■ **Requirement**:
Reproduce the entries shown below only from the line with "הוא מעוניין לפעול." down to the line with "これってひざへの負担も減るのかな？", keeping both end lines and copying each one exactly.

++++++++++

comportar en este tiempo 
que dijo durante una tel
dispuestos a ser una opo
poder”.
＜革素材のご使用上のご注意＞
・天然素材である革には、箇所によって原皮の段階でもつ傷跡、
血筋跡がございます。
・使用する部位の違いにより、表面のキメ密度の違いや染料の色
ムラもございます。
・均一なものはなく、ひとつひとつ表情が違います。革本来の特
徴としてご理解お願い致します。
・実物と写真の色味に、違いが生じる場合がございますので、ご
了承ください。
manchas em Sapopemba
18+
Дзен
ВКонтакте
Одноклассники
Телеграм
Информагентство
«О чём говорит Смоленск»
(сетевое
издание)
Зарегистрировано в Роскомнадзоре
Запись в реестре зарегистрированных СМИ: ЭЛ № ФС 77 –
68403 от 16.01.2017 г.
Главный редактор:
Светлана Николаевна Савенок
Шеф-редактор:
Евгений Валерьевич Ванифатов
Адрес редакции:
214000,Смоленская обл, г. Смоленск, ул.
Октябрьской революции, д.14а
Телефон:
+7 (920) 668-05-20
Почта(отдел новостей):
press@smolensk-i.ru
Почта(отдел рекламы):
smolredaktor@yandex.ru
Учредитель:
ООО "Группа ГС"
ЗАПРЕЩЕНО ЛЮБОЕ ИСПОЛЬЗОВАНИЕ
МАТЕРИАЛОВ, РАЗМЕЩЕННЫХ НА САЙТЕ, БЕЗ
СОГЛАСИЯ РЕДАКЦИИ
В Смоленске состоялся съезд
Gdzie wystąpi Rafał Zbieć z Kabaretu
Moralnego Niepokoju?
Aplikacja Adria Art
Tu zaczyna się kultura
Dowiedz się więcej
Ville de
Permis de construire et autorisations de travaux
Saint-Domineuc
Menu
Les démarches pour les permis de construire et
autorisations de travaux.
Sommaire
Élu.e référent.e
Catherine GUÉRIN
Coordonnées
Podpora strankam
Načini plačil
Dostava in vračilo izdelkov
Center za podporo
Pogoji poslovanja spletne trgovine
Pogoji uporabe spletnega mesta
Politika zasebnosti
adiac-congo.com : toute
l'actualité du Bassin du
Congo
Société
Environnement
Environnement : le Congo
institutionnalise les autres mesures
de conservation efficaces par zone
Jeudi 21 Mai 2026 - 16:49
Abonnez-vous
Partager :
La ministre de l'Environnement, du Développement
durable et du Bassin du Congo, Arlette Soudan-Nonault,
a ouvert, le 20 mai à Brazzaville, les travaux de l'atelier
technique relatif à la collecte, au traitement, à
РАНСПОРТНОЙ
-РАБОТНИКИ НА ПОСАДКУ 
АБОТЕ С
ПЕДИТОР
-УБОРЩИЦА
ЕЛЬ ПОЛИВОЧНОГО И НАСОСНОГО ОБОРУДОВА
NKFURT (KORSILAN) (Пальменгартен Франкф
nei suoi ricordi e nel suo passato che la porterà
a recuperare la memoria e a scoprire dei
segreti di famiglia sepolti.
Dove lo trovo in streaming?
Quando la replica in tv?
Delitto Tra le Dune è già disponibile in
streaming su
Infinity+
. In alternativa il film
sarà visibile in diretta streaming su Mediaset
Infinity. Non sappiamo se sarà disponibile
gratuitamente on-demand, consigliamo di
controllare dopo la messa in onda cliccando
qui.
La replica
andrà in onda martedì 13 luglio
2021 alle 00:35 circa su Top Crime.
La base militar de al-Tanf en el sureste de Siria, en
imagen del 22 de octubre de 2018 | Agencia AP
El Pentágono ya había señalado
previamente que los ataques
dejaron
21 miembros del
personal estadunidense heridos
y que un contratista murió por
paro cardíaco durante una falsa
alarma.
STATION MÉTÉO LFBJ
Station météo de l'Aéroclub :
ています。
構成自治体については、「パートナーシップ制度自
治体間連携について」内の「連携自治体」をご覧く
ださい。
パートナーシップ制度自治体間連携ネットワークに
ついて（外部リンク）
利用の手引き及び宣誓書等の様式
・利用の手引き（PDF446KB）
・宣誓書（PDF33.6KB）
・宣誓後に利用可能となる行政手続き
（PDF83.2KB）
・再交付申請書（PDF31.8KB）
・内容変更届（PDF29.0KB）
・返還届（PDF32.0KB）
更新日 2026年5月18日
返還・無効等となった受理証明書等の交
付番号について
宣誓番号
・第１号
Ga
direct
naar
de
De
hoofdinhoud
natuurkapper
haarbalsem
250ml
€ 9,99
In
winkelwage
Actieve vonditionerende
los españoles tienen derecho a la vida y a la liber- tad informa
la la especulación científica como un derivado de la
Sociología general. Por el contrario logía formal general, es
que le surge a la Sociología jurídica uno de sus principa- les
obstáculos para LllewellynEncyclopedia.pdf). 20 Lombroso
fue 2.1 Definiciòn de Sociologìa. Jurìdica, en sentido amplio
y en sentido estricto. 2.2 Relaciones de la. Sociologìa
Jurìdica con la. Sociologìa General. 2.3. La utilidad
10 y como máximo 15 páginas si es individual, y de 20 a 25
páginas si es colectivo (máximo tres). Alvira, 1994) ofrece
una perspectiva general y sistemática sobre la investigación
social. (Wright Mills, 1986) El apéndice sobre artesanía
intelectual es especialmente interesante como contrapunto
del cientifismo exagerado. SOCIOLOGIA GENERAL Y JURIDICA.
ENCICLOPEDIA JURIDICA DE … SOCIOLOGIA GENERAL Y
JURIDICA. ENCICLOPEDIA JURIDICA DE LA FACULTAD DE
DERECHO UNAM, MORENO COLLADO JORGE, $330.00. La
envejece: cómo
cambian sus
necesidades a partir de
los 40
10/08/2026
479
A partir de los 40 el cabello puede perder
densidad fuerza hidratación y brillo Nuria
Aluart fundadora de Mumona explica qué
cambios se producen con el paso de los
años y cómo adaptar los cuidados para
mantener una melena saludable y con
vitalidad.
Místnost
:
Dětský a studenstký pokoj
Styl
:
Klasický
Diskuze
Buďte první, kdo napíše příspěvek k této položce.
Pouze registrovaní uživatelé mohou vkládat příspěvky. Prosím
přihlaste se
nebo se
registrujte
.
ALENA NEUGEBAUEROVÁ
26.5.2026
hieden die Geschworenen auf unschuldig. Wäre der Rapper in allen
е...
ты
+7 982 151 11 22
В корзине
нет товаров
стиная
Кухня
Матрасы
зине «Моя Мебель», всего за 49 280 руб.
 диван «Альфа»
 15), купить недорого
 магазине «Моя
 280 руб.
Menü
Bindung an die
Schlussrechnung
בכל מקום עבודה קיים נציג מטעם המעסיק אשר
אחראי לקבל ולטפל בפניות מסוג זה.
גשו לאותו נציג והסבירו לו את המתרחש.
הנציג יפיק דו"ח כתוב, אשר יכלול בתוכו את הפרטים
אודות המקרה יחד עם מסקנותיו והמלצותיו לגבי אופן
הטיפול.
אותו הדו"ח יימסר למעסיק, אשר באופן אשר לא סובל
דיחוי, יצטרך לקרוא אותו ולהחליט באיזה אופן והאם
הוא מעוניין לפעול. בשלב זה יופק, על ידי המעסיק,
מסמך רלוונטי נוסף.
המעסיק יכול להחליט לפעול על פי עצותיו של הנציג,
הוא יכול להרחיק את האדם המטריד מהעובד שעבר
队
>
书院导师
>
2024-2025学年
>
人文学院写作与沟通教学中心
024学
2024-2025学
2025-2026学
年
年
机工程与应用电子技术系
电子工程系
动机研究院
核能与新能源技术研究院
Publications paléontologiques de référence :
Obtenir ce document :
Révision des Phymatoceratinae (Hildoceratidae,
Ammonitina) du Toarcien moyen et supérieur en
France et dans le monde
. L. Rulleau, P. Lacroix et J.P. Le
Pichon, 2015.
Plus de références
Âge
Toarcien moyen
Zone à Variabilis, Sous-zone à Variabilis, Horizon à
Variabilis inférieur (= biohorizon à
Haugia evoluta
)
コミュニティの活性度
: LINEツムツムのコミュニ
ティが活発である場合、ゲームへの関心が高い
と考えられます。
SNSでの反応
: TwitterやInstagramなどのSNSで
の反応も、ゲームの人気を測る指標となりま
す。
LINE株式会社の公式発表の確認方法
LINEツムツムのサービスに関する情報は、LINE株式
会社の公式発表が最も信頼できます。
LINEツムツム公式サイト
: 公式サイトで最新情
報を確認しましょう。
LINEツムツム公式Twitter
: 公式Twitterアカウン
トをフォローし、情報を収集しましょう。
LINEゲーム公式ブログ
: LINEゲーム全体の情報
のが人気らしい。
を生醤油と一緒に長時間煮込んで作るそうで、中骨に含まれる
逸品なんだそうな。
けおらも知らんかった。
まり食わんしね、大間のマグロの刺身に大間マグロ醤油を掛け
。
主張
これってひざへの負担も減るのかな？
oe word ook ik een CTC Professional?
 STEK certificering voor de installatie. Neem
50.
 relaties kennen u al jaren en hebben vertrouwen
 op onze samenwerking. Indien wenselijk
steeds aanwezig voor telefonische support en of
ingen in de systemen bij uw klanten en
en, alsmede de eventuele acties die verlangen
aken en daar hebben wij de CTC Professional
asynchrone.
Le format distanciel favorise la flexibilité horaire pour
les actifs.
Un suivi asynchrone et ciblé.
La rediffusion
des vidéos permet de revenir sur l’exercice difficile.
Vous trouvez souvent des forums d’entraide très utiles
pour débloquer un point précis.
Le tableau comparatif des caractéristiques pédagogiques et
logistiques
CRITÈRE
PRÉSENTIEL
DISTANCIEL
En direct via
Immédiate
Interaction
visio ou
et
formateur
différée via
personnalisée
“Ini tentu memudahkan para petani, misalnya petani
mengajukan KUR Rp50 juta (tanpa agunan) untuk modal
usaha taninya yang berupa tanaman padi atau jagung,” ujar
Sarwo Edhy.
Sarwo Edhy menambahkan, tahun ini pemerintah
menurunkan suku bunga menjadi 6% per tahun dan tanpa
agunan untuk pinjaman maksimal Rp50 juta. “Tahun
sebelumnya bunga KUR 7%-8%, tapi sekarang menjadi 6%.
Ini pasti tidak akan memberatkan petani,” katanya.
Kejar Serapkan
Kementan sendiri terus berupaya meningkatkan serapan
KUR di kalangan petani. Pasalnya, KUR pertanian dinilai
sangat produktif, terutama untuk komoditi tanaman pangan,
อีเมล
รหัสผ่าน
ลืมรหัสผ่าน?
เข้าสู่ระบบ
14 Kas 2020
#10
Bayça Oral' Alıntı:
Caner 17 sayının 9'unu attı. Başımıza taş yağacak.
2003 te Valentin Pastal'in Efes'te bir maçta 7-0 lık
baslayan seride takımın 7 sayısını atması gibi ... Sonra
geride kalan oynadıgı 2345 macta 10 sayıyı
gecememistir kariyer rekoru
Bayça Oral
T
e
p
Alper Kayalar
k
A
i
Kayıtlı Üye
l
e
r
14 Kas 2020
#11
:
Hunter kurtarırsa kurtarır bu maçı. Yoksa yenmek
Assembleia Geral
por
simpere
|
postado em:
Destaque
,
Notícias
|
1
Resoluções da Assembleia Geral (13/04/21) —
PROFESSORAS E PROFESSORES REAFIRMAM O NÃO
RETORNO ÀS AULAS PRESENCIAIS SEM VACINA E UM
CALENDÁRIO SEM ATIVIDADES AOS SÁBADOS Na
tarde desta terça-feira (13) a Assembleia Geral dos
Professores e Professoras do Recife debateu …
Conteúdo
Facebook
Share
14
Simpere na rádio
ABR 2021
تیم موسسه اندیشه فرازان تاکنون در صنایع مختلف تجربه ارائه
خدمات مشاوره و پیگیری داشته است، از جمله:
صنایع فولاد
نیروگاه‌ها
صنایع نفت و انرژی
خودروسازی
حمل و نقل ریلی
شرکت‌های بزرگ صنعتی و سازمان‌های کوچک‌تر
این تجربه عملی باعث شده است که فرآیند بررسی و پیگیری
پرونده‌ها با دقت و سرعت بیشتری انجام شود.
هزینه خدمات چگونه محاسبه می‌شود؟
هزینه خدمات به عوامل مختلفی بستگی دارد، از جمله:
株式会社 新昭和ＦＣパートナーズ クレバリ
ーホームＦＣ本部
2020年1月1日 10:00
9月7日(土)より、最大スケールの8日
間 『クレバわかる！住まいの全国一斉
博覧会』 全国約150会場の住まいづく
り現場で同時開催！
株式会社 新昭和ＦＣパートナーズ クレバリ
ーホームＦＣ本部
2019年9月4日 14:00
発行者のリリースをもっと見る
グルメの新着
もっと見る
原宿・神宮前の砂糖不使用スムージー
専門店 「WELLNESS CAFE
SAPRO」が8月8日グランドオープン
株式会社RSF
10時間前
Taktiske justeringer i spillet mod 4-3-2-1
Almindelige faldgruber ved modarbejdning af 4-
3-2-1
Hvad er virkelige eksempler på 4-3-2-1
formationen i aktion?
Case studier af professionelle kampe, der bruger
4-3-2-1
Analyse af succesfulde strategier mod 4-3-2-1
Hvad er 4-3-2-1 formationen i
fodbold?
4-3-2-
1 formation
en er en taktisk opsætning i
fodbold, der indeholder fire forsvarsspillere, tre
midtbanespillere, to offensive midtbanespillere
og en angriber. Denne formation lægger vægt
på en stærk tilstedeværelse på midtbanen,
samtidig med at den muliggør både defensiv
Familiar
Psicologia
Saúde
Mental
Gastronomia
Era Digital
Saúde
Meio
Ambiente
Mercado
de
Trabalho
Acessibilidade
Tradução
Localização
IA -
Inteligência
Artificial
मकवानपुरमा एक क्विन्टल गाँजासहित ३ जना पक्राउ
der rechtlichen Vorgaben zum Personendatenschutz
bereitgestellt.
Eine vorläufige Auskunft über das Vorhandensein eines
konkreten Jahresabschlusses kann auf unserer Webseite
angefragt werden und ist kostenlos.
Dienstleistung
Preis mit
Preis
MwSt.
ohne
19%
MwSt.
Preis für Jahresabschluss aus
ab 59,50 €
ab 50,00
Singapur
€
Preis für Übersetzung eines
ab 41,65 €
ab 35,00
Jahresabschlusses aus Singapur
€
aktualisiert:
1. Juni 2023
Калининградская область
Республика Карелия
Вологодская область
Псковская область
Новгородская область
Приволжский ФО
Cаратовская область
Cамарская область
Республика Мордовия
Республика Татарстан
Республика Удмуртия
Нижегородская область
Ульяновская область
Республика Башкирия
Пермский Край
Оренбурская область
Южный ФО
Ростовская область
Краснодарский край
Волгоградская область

++++++++++

■ **Response to this exercise**:
הוא מעוניין לפעול. בשלב זה יופק, על ידי המעסיק,
מסמך רלוונטי נוסף.
המעסיק יכול להחליט לפעול על פי עצותיו של הנציג,
הוא יכול להרחיק את האדם המטריד מהעובד שעבר
队
>
书院导师
>
2024-2025学年
>
人文学院写作与沟通教学中心
024学
2024-2025学
2025-2026学
年
年
机工程与应用电子技术系
电子工程系
动机研究院
核能与新能源技术研究院
Publications paléontologiques de référence :
Obtenir ce document :
Révision des Phymatoceratinae (Hildoceratidae,
Ammonitina) du Toarcien moyen et supérieur en
France et dans le monde
. L. Rulleau, P. Lacroix et J.P. Le
Pichon, 2015.
Plus de références
Âge
Toarcien moyen
Zone à Variabilis, Sous-zone à Variabilis, Horizon à
Variabilis inférieur (= biohorizon à
Haugia evoluta
)
コミュニティの活性度
: LINEツムツムのコミュニ
ティが活発である場合、ゲームへの関心が高い
と考えられます。
SNSでの反応
: TwitterやInstagramなどのSNSで
の反応も、ゲームの人気を測る指標となりま
す。
LINE株式会社の公式発表の確認方法
LINEツムツムのサービスに関する情報は、LINE株式
会社の公式発表が最も信頼できます。
LINEツムツム公式サイト
: 公式サイトで最新情
報を確認しましょう。
LINEツムツム公式Twitter
: 公式Twitterアカウン
トをフォローし、情報を収集しましょう。
LINEゲーム公式ブログ
: LINEゲーム全体の情報
のが人気らしい。
を生醤油と一緒に長時間煮込んで作るそうで、中骨に含まれる
逸品なんだそうな。
けおらも知らんかった。
まり食わんしね、大間のマグロの刺身に大間マグロ醤油を掛け
。
主張
これってひざへの負担も減るのかな？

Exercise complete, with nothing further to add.